What you will do:
Exactly the lines from the first line of the records to the line holding "конкурс, поліцейських готували півроку, а" should be duplicated, and nothing more; pictures stay out.
═══ Data for analysis ═══
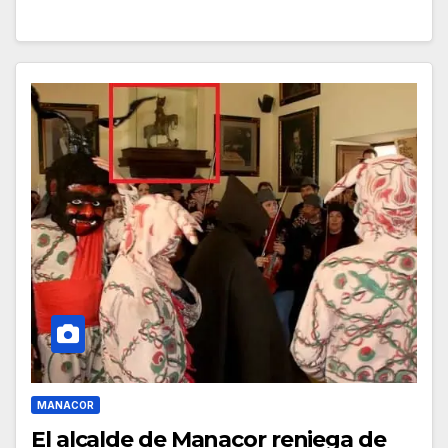
MANACOR
El alcalde de Manacor reniega de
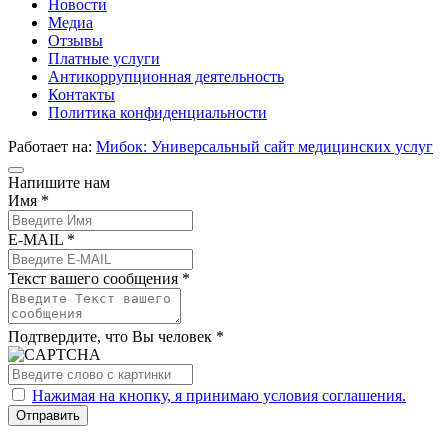
Новости
Медиа
Отзывы
Платные услуги
Антикоррупционная деятельность
Контакты
Политика конфиденциальности
Работает на:
Мибок: Универсальный сайт медицинских услуг
Напишите нам
Имя *
E-MAIL *
Текст вашего сообщения *
Подтвердите, что Вы человек *
Нажимая на кнопку, я принимаю условия соглашения.
Отправить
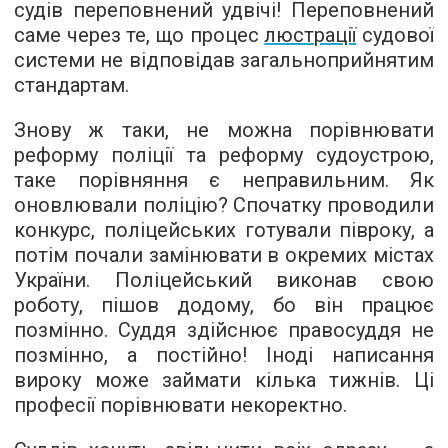
судів переповнений удвічі! Переповнений
саме через те, що процес
люстрації
судової
системи не відповідав загальноприйнятим
стандартам.
Знову ж таки, не можна порівнювати
реформу поліції та реформу судоустрою,
таке порівняння є неправильним. Як
оновлювали поліцію? Спочатку проводили
конкурс, поліцейських готували півроку, а
потім почали замінювати в окремих містах
України. Поліцейський виконав свою
роботу, пішов додому, бо він працює
позмінно. Суддя здійснює правосуддя не
позмінно, а постійно! Іноді написання
вироку може займати кілька тижнів. Ці
професії порівнювати некоректно.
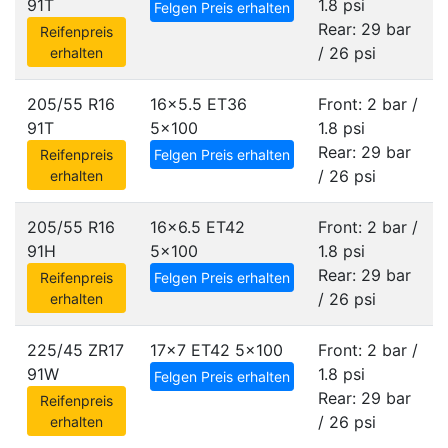
91T
1.8 psi
Felgen Preis erhalten
Rear: 29 bar
Reifenpreis
/ 26 psi
erhalten
205/55 R16
16x5.5 ET36
Front: 2 bar /
91T
5x100
1.8 psi
Rear: 29 bar
Reifenpreis
Felgen Preis erhalten
/ 26 psi
erhalten
205/55 R16
16x6.5 ET42
Front: 2 bar /
91H
5x100
1.8 psi
Rear: 29 bar
Reifenpreis
Felgen Preis erhalten
/ 26 psi
erhalten
225/45 ZR17
17x7 ET42
5x100
Front: 2 bar /
91W
1.8 psi
Felgen Preis erhalten
Rear: 29 bar
Reifenpreis
/ 26 psi
erhalten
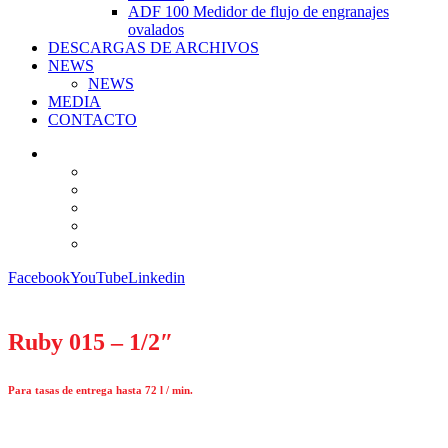
ADF 100 Medidor de flujo de engranajes
ovalados
DESCARGAS DE ARCHIVOS
NEWS
NEWS
MEDIA
CONTACTO
Facebook
YouTube
Linkedin
Ruby 015 – 1/2″
Para tasas de entrega hasta 72 l / min.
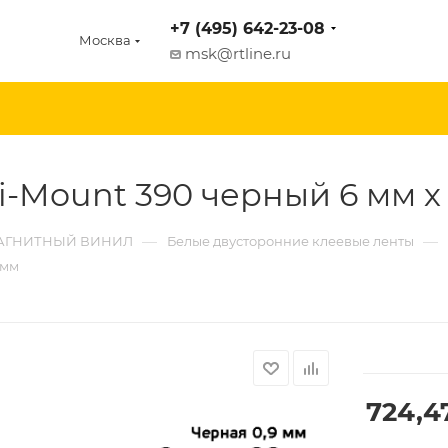
+7 (495) 642-23-08
Москва
msk@rtline.ru
-Mount 390 черный 6 мм х 
—
—
 МАГНИТНЫЙ ВИНИЛ
Белые двусторонние клеевые ленты
 мм
724,4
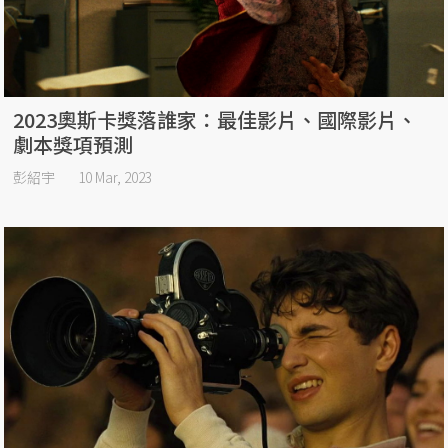
2023奧斯卡獎落誰家：最佳影片、國際影片、
劇本獎項預測
彭紹宇
10 Mar, 2023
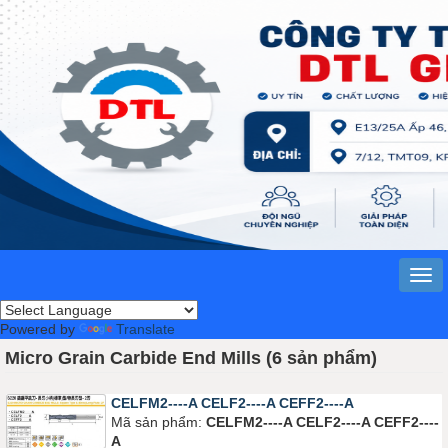
Powered by
Translate
Micro Grain Carbide End Mills (6 sản phẩm)
CELFM2----A CELF2----A CEFF2----A
Mã sản phẩm:
CELFM2----A CELF2----A CEFF2----
A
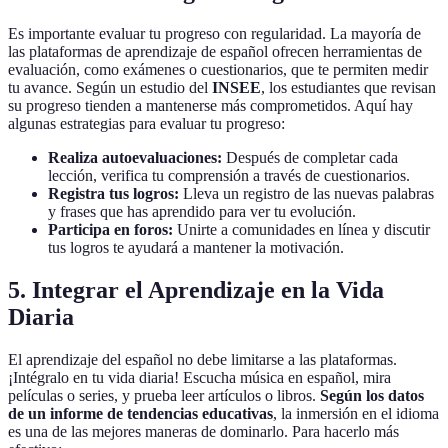
Es importante evaluar tu progreso con regularidad. La mayoría de
las plataformas de aprendizaje de español ofrecen herramientas de
evaluación, como exámenes o cuestionarios, que te permiten medir
tu avance. Según un estudio del
INSEE
, los estudiantes que revisan
su progreso tienden a mantenerse más comprometidos. Aquí hay
algunas estrategias para evaluar tu progreso:
Realiza autoevaluaciones:
Después de completar cada
lección, verifica tu comprensión a través de cuestionarios.
Registra tus logros:
Lleva un registro de las nuevas palabras
y frases que has aprendido para ver tu evolución.
Participa en foros:
Unirte a comunidades en línea y discutir
tus logros te ayudará a mantener la motivación.
5. Integrar el Aprendizaje en la Vida
Diaria
El aprendizaje del español no debe limitarse a las plataformas.
¡Intégralo en tu vida diaria! Escucha música en español, mira
películas o series, y prueba leer artículos o libros.
Según los datos
de un informe de tendencias educativas
, la inmersión en el idioma
es una de las mejores maneras de dominarlo. Para hacerlo más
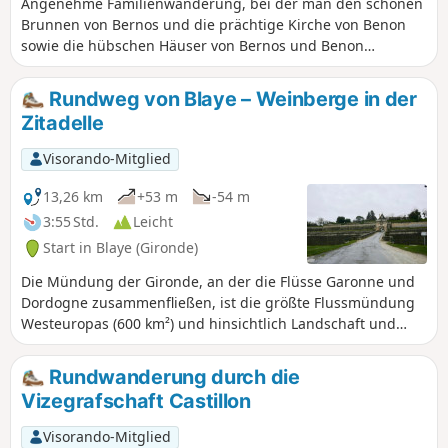
Angenehme Familienwanderung, bei der man den schönen
Brunnen von Bernos und die prächtige Kirche von Benon
sowie die hübschen Häuser von Bernos und Benon
entdecken kann.
Rundweg von Blaye – Weinberge in der
Zitadelle
Visorando-Mitglied
13,26 km
+53 m
-54 m
3:55 Std.
Leicht
Start in Blaye (Gironde)
Die Mündung der Gironde, an der die Flüsse Garonne und
Dordogne zusammenfließen, ist die größte Flussmündung
Westeuropas (600 km²) und hinsichtlich Landschaft und
Umwelt die am besten erhaltene. Diese von den
Weinbergen des Médoc und der Côtes de Blaye gesäumte
Rundwanderung durch die
Flussmündung beherbergt zahlreiche bewohnte oder
Vizegrafschaft Castillon
unbewohnte Inseln, die einen Besuch wert sind.
Visorando-Mitglied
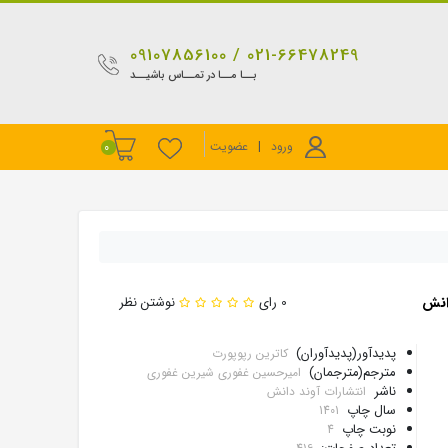
021-66478249 / 09107856100
بــا مــا در تمــاس باشیــد
ورود
|
عضویت
0
دانش
0 رای
نوشتن نظر
پدیدآور(پدیدآوران)
کاترین رپوپورت
مترجم(مترجمان)
امیرحسین غفوری شیرین غفوری
ناشر
انتشارات آوند دانش
سال چاپ
1401
نوبت چاپ
4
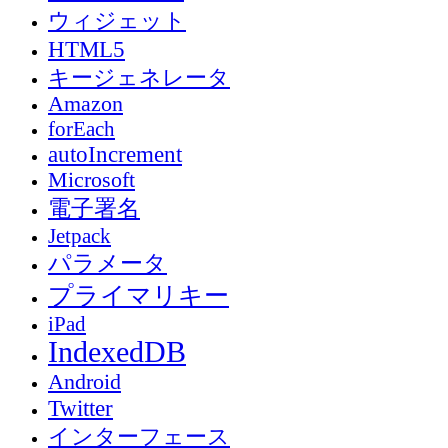
ウィジェット
HTML5
キージェネレータ
Amazon
forEach
autoIncrement
Microsoft
電子署名
Jetpack
パラメータ
プライマリキー
iPad
IndexedDB
Android
Twitter
インターフェース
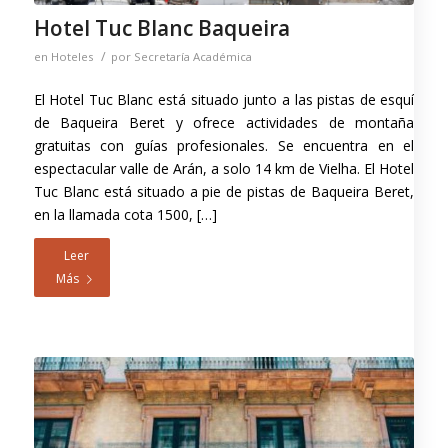
Hotel Tuc Blanc Baqueira
/
en
Hoteles
por
Secretaría Académica
El Hotel Tuc Blanc está situado junto a las pistas de esquí
de Baqueira Beret y ofrece actividades de montaña
gratuitas con guías profesionales. Se encuentra en el
espectacular valle de Arán, a solo 14 km de Vielha. El Hotel
Tuc Blanc está situado a pie de pistas de Baqueira Beret,
en la llamada cota 1500, […]
Leer
Más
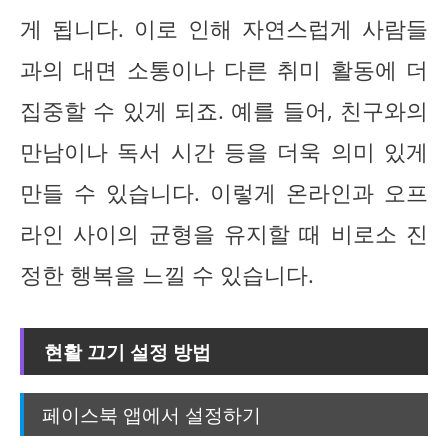
게 됩니다. 이로 인해 자연스럽게 사람들
과의 대면 소통이나 다른 취미 활동에 더
집중할 수 있게 되죠. 예를 들어, 친구와의
만남이나 독서 시간 등을 더욱 의미 있게
만들 수 있습니다. 이렇게 온라인과 오프
라인 사이의 균형을 유지할 때 비로소 진
정한 행복을 느낄 수 있습니다.
현활 끄기 설정 방법
페이스북 앱에서 설정하기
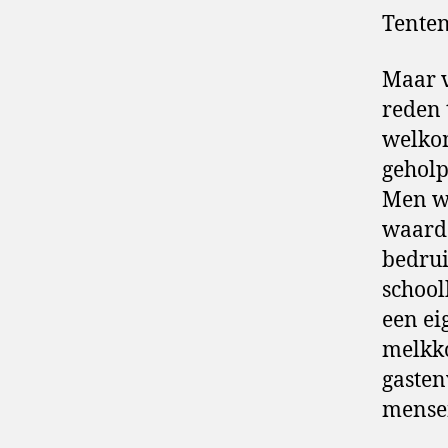
Tente
Maar v
reden 
welko
geholp
Men we
waardo
bedrui
school
een ei
melkko
gasten
mensen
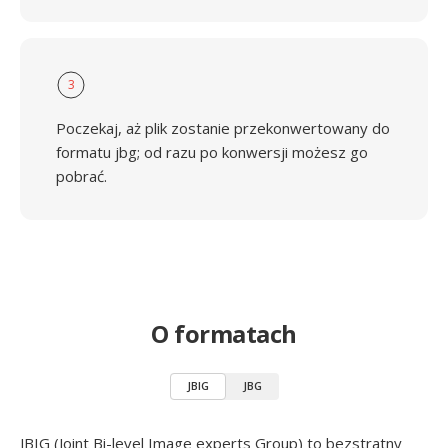
3
Poczekaj, aż plik zostanie przekonwertowany do
formatu jbg; od razu po konwersji możesz go
pobrać.
O formatach
JBIG
JBG
JBIG (Joint Bi-level Image experts Group) to bezstratny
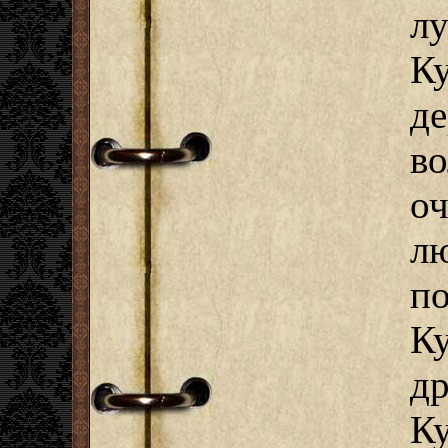
л
К
д
в
оч
л
п
К
д
К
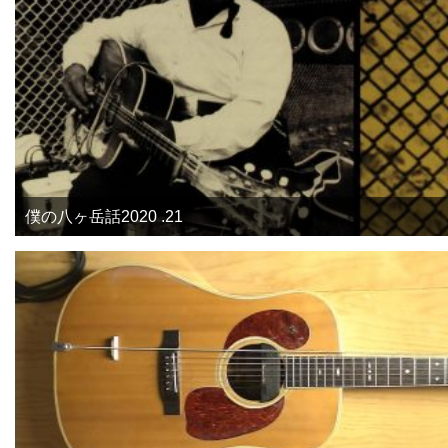
僕の八ヶ岳話2020 .21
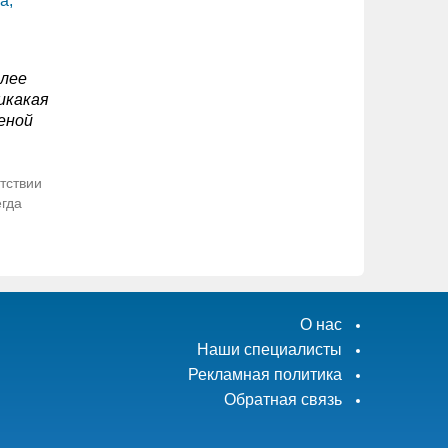
а,
олее
икакая
еной
тствии
егда
О нас
Наши специалисты
Рекламная политика
Обратная связь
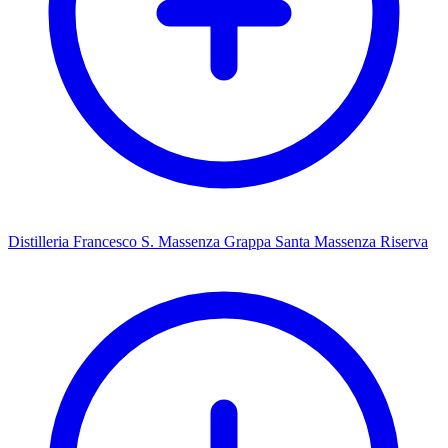
Distilleria Francesco S. Massenza Grappa Santa Massenza Riserva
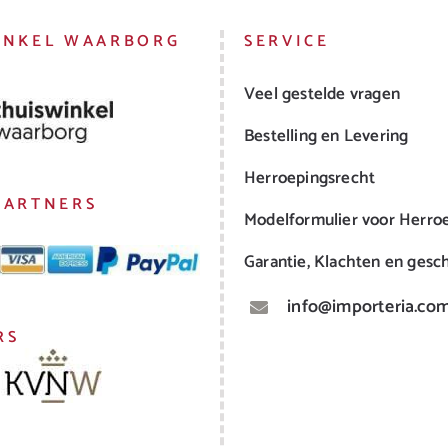
INKEL WAARBORG
SERVICE
Veel gestelde vragen
Bestelling en Levering
Herroepingsrecht
PARTNERS
Modelformulier voor Herro
Garantie, Klachten en gesch
info@importeria.co
RS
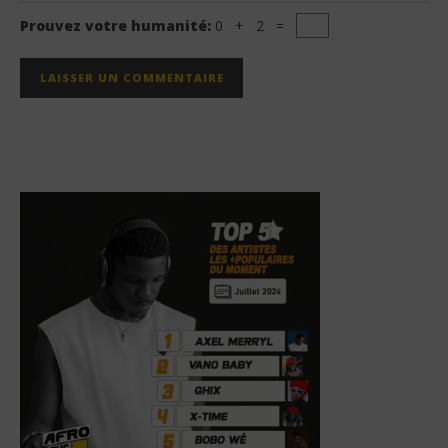
Prouvez votre humanité:
0 + 2 =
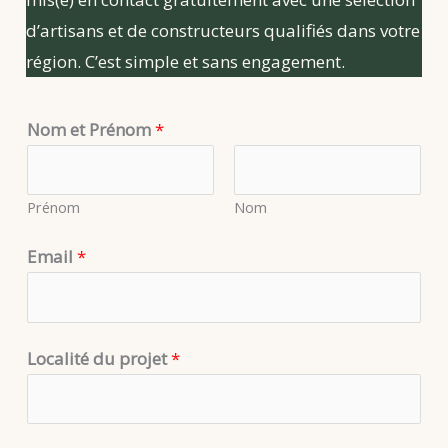
d’artisans et de constructeurs qualifiés dans votre
région. C’est simple et sans engagement.
d
Nom et Prénom
*
e
p
Prénom
Nom
r
o
Email
*
j
e
t
Localité du projet
*
p
r
o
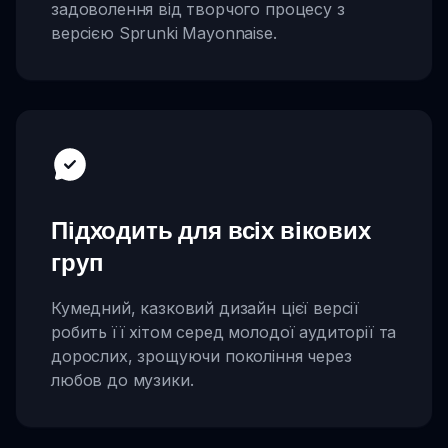
задоволення від творчого процесу з
версією Sprunki Mayonnaise.
Підходить для всіх вікових
груп
Кумедний, казковий дизайн цієї версії
робить її хітом серед молодої аудиторії та
дорослих, зрощуючи покоління через
любов до музики.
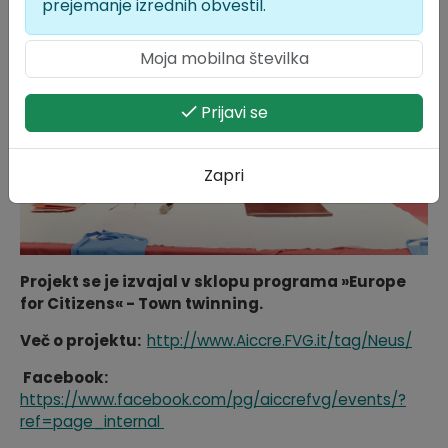
prejemanje izrednih obvestil.
Prijavi se
Zapri
Projekt se je izvajal v sklopu programa »Europe
for Citizens« - Town twinning.
Več o projektu:
http://www.Aiccre.FVG.it/tag/Neus/
Facebook:
https://www.facebook.com/pg/aiccrefvg/events/?
ref=page_internal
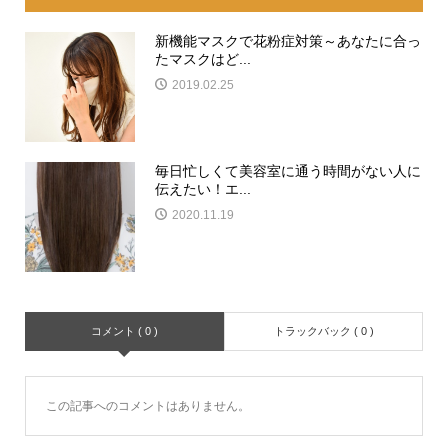
新機能マスクで花粉症対策～あなたに合っ
たマスクはど...
2019.02.25
毎日忙しくて美容室に通う時間がない人に
伝えたい！エ...
2020.11.19
コメント ( 0 )
トラックバック ( 0 )
この記事へのコメントはありません。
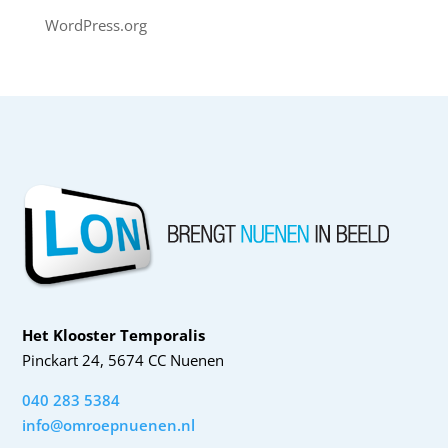
WordPress.org
Het Klooster Temporalis
Pinckart 24, 5674 CC Nuenen
040 283 5384
info@omroepnuenen.nl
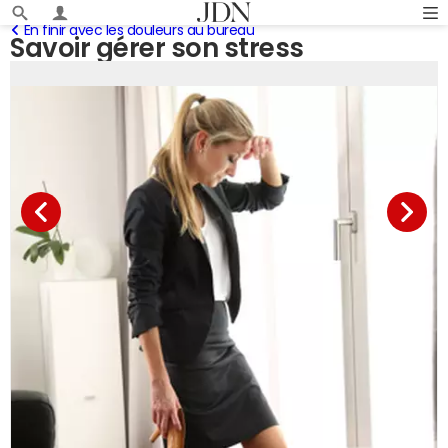
En finir avec les douleurs au bureau
Savoir gérer son stress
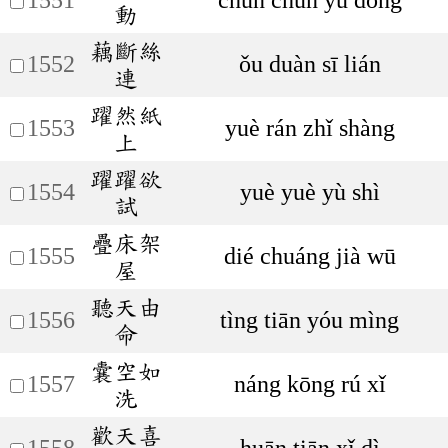
動
藕斷絲
1552
ǒu duàn sī lián
連
躍然紙
1553
yuè rán zhǐ shàng
上
躍躍欲
1554
yuè yuè yù shì
試
疊床架
1555
dié chuáng jià wū
屋
聽天由
1556
tìng tiān yóu mìng
命
囊空如
1557
náng kōng rú xǐ
洗
歡天喜
1558
huān tiān xǐ dì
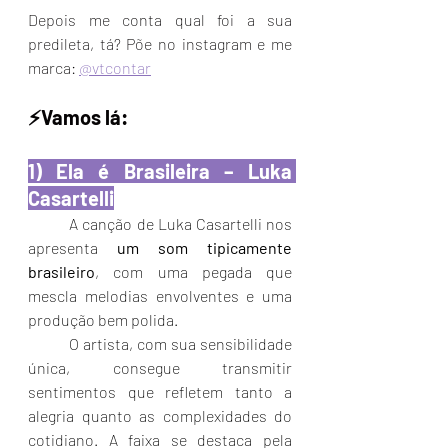
Depois me conta qual foi a sua 
predileta, tá? Põe no instagram e me 
marca: 
@vtcontar
⚡️Vamos lá:
1) Ela é Brasileira – Luka 
Casartelli
A canção de Luka Casartelli nos 
apresenta 
um som tipicamente 
brasileiro
, com uma pegada que 
mescla melodias envolventes e uma 
produção bem polida. 
	O artista, com sua sensibilidade 
única, consegue transmitir 
sentimentos que refletem tanto a 
alegria quanto as complexidades do 
cotidiano. A faixa se destaca pela 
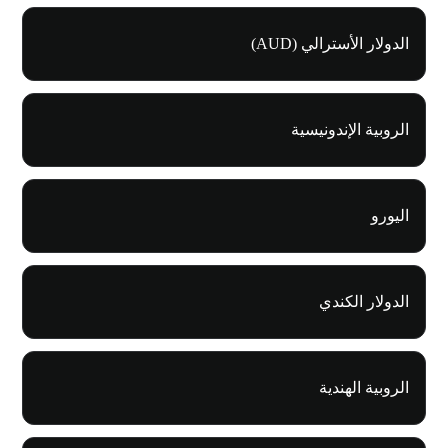
الدولار الأسترالي (AUD)
الروبية الإندونيسية
اليورو
الدولار الكندي
الروبية الهندية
═══
Written response:
MANACOR
El alcalde de Manacor reniega de
Новости
Медиа
Отзывы
Платные услуги
Антикоррупционная деятельность
Контакты
Политика конфиденциальности
Работает на:
Мибок: Универсальный сайт медицинских услуг
Напишите нам
Имя *
E-MAIL *
Текст вашего сообщения *
Подтвердите, что Вы человек *
Нажимая на кнопку, я принимаю условия соглашения.
Отправить
судів переповнений удвічі! Переповнений
саме через те, що процес
люстрації
судової
системи не відповідав загальноприйнятим
стандартам.
Знову ж таки, не можна порівнювати
реформу поліції та реформу судоустрою,
таке порівняння є неправильним. Як
оновлювали поліцію? Спочатку проводили
конкурс, поліцейських готували півроку, а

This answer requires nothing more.